NEW YORK — Stocks ended a volatile session mixed Wednesday as late-day bargain-hunting erased earlier declines, helping the Dow Jones industrial average recover from an intraday loss of more than 160 points.
A series of negative factors piled on to discourage buyers — until prices fell so low that some investors decided to place a few bets.
Worries about interest rates, inflation, the situation in Iraq and uncertainty about what effect it might have on the presidential race, and the psychological impact of seeing the Dow drop well below 10,000 made for an “ugly” day on the market, said Bill Groenveld, head trader for vFinance Investments.
“Why should the buyers step up here now?” asked Groenveld. “Why try to catch a falling knife? They have much more room to push down. And I don’t see as many fund managers or institutional investors being pro-active in a rising rate environment. … Everybody is in a really reactive stage right now.”
The tech-dominated Nasdaq composite index fell 5.76, or 0.3 percent, to 1,925.59, after advancing nearly 2 percent on Tuesday. Still, the index closed well off its lows, having declined more than 2.5 percent earlier in the day.
The other gauges ended fractionally higher, bouncing back from steep declines.
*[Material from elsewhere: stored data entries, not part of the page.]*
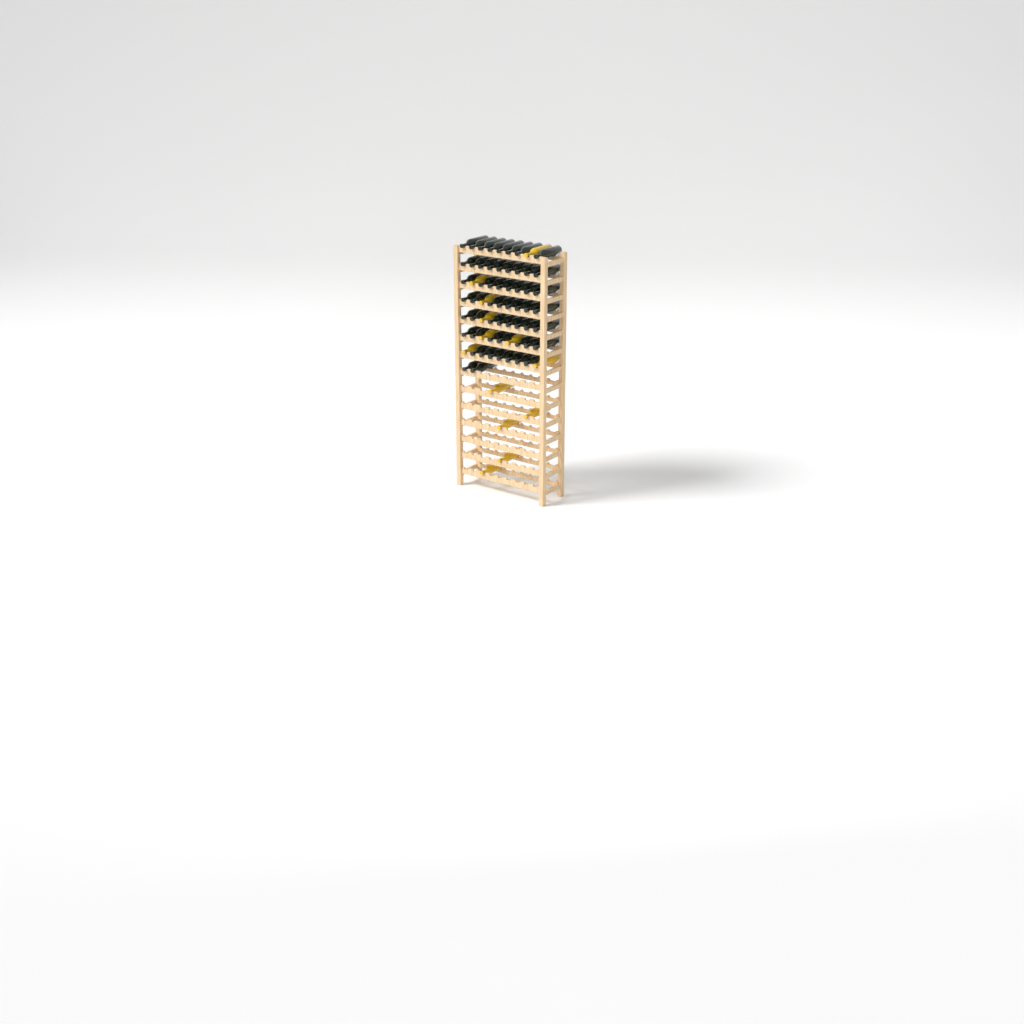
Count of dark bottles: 57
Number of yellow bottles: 13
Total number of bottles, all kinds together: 70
The Dow added 25.69, or 0.3 percent, to 10,045.16, coming back from a loss of 167.28. The Standard & Poor’s 500 index ended up 1.83, or 0.2 percent, at 1,097.28.
Although the major indexes had mostly recovered by the end of the session, low volume suggests many large investors are staying out of the market. At least some may be awaiting key inflation data — the producer and consumer price indexes — due later this week.
Investors once again ignored upbeat news, this time strong earnings from Cisco Systems Inc. and a bright forecast from Qualcomm Inc. This lack of enthusiasm is part of a worrisome pattern that goes back several weeks, even months, said Ken Tower, chief market strategist for Schwab’s CyberTrader.
“Traders and investors aren’t convinced things get better from here, that’s why the market goes down when good news comes out,” Tower said. “It’s as if people are saying, ‘OK, you’ve given me good news, but what’s next?’.”